IBM is developing new data management and analysis technologies for what will be the world’s largest radio telescope. The Square Kilometre Array (SKA), due to become operational in 2024, will produce so much data that even tomorrow’s off-the-shelf computers will have difficulty processing all of it, the company predicted.
“This is a research project to find out how to build a computer system,” to handle exabytes’ worth of data each day, said Ton Engbersen, an IBM researcher on the project.
The Netherlands has granted IBM and the Netherlands Institute for Radio Astronomy (ASTRON) a five-year grant of €32.9 million (US$43.6 million) to design a system, with novel technologies, that can ingest the massive amounts of data that SKA will produce.
Funded by a consortium of 20 government agencies, SKA will be the world’s largest and most sensitive radio telescope, able to give scientists a better idea of how the Big Bang unfolded 13 billion years ago. SKA will actually be comprised of 3,000 small antennas, each providing a continual stream of data.

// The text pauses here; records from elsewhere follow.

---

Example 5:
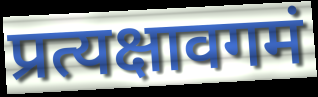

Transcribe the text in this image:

प्रत्यक्षावगमं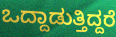
ಒದ್ದಾಡುತ್ತಿದ್ದರೆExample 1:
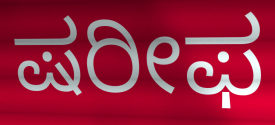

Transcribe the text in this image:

ಷರೀಫ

Once operational, the telescope will produce more than an exabyte of data a day (an exabyte is 1 billion gigabytes). By way of comparison, an exabyte is two times the entire daily traffic on the World Wide Web, IBM estimated. The data will have to be downloaded from the telescope, which will either be in Australia or South Africa, and then summarised and shipped to researchers worldwide. Data processing will consist of assembling individual streams from each antenna into a larger picture of how the universe first came about.
Even factoring in how much faster computers will be in 2024, IBM still will need advanced technologies to process all that data, Engbersen said. Such a computer might use stacked chips for high volumes of processing, photonic interconnects for speedy connections with the chips, advanced tape systems for data storage, and phase-change memory technologies for holding data to be processed.

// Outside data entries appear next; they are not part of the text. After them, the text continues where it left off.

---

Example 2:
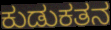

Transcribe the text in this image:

ಕುಡುಕತನ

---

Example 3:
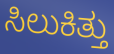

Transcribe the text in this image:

ಸಿಲುಕಿತ್ತು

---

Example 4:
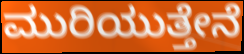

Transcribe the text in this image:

ಮುರಿಯುತ್ತೇನೆ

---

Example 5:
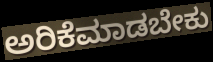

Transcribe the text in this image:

ಅರಿಕೆಮಾಡಬೇಕು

“We have to push the envelope on system design,” Engbersen said. The researchers have made no decisions yet about whether it should be in one data center or spread out across multiple locations.
Because the system will be so large, the researchers must figure out how to make maximum use of all the hardware components to use as little energy as possible. They also must customise the data-processing algorithms to work with this specific hardware configuration.
After processing, the resulting dataset is expected to produce between 300 and 1,500 petabytes each year. This volume will dwarf the amount of data produced by what is now by far the largest generator of scientific data, CERN’s Large Hadron Collider, which churns out about 15 petabytes of data each year.